• **WRITTEN TASK**
Per the decision headnote, what share of the day's TSX trading volume may securities sold on the TSX under an ATM distribution on a given trading day not exceed?

• **SUPPLIED TEXT**
----------

H&R Real Estate Investment Trust et al.

Decision

Headnote

National Policy 11-203 Process For Exemptive Relief Applications in Multiple Jurisdictions -- Application for exemptive relief to permit issuers and underwriter, acting as agent, to make "at-the-market" prospectus distributions (ATM distributions) to purchasers through facilities of Toronto Stock Exchange (TSX) -- issuer proposing to enter into equity distribution agreement with agent relating to ATM distributions through TSX -- ATM distributions to be made pursuant to shelf prospectus procedures in Part 9 of NI 44-102 Shelf Distributions -- issuers will issue a press release and file agreement on SEDAR -- issuers will file in connection with ATM distribution (i) a shelf prospectus in the jurisdictions, and (ii) a prospectus supplement describing terms of equity distribution agreement -- prospectus qualifies distribution of securities by issuers to purchasers who purchase securities from the issuers pursuant to an ATM distribution -- application for relief from prospectus delivery requirement in subsection 71(1) of the Securities Act (Ontario) (the Act) and relief from certain prospectus form requirements (including requirements which prescribe language describing purchasers' statutory rights) -- delivery of prospectus not practicable in circumstances of an ATM distribution as agent will generally be unaware of identity of purchasers -- ATM distribution model premised on concept of "constructive delivery" (access equals delivery) of prospectus to purchasers as a result of filing of prospectus on SEDAR -- relief from prospectus delivery requirement has effect of removing two-day right of withdrawal in subsection 71(2) of the Act and remedies of rescission or damages for non-delivery of the prospectus in 133 of the Act -- remedies a purchaser of securities may have against issuers or agent for rescission or damages if prospectus contains a misrepresentation remain unaffected by non-delivery of prospectus and the MRRS decision -- relief granted on certain terms and conditions including:

    • number of securities sold on TSX pursuant to ATM distribution on any trading day may not exceed 25 per cent of the trading volume of the securities on the TSX on that day;

    • prospectus certificate language modified to ensure that, at the time of each sale of securities pursuant to an ATM distribution, prospectus will contain full, true and plain disclosure of all material facts relating to the issuer and securities being distributed;

    • agent is registered as an investment dealer in all jurisdictions and will sign prospectus certificate;

    • issuer will file on SEDAR a report disclosing number and average price of securities distributed over TSX by issuer pursuant to the prospectus filed in connection with ATM distribution as well as gross proceeds, commission and net proceeds within seven calendar days after end of month with respect to sales during prior month;

    • issuer will also disclose number and average price of securities sold under the ATM distribution as well as gross proceeds, commission and net proceeds in the ordinary course in its annual and interim financial statements and MD&A filed on SEDAR;

    • prospectus will contain language clearly describing impact of decision on purchasers' statutory rights; and

    • decision will terminate 25 months after the issuance of a receipt for the shelf prospectus.

----------

• **Listings of boxed layout items**
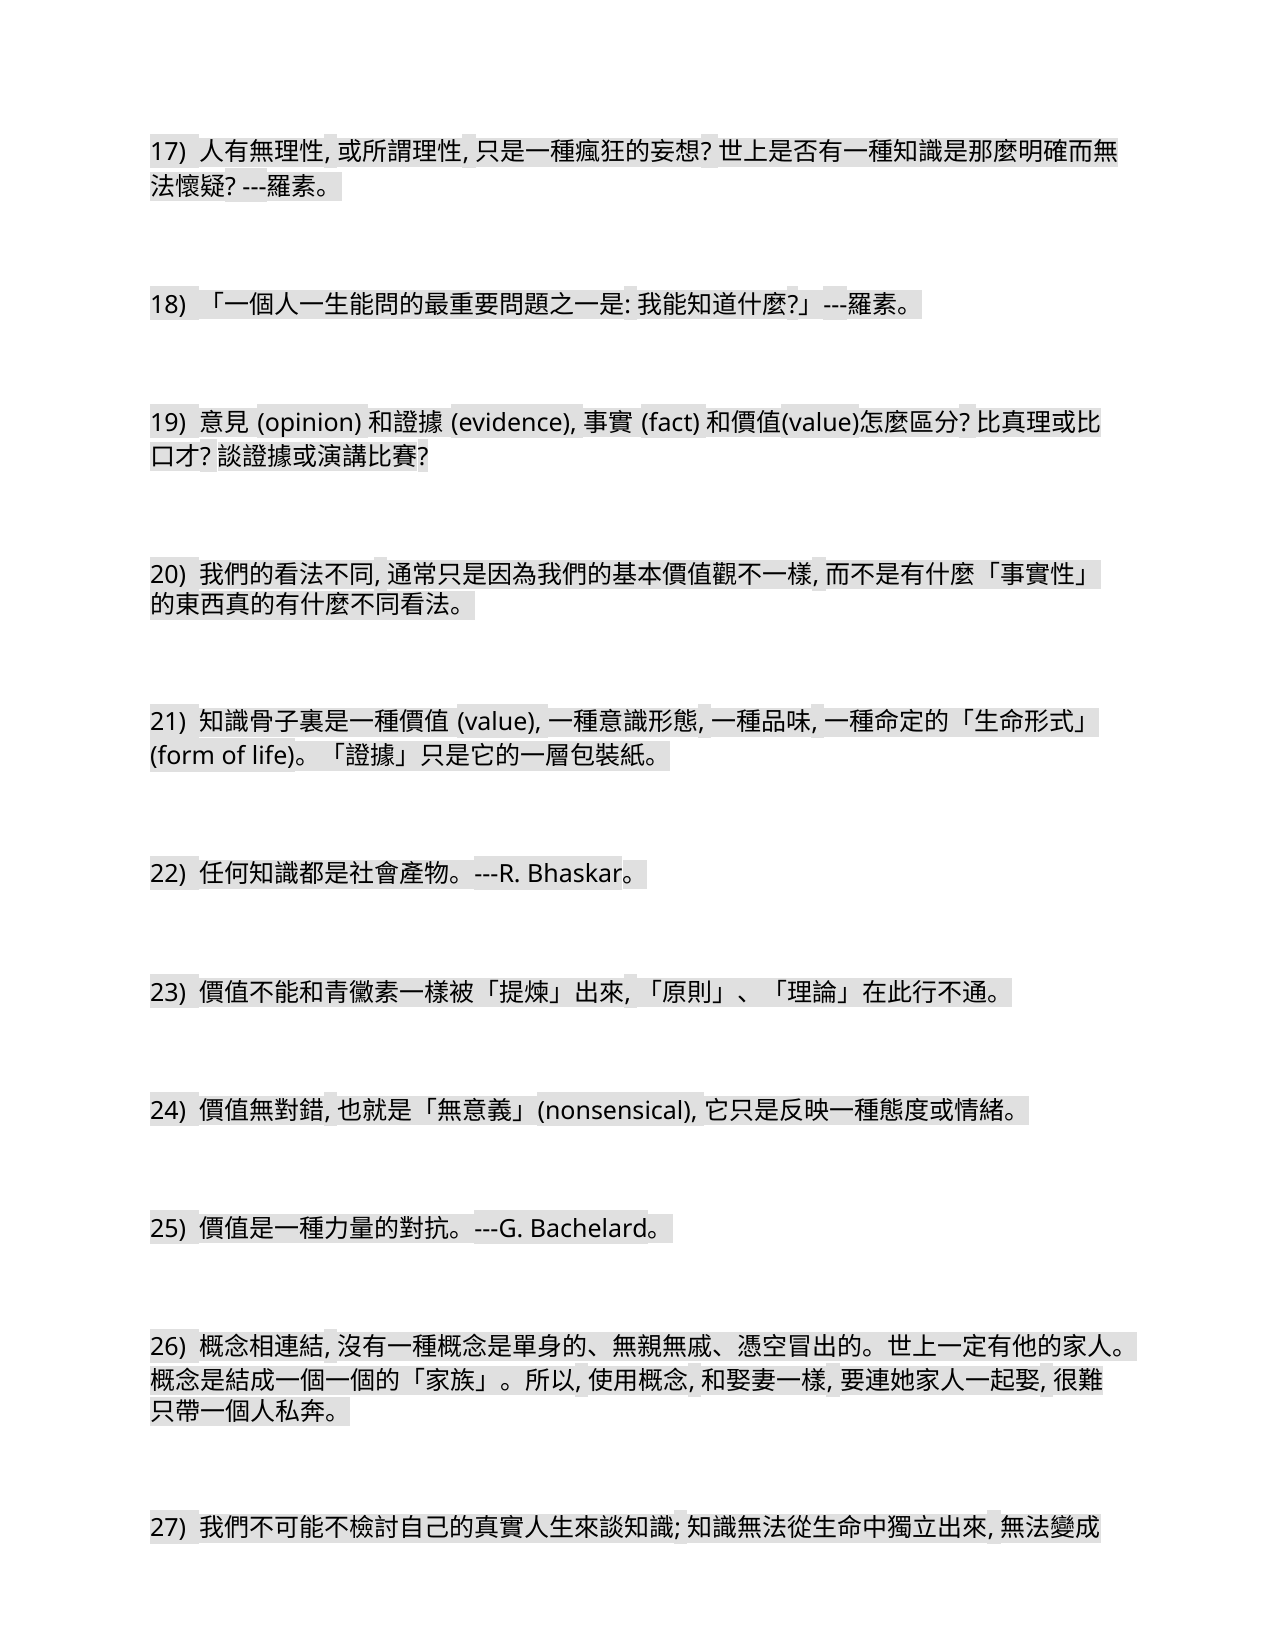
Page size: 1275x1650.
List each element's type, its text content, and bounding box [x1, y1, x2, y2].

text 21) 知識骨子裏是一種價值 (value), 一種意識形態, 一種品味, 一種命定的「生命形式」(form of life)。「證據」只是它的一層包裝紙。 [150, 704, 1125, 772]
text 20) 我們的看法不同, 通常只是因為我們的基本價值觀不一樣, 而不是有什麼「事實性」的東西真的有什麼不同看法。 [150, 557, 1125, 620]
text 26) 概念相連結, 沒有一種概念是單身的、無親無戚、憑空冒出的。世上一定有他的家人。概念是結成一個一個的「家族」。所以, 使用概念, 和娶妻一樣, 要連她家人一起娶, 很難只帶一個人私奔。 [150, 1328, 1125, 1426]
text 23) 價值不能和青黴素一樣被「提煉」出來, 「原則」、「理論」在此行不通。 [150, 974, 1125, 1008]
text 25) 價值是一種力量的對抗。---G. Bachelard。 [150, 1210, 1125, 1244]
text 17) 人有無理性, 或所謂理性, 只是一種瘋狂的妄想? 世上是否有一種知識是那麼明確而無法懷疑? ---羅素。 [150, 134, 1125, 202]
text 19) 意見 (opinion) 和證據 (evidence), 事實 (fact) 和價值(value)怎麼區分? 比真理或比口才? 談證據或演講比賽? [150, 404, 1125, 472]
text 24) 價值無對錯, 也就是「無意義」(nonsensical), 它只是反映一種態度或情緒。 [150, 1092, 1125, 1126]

----------

• **TASK OUTPUT**
25 per cent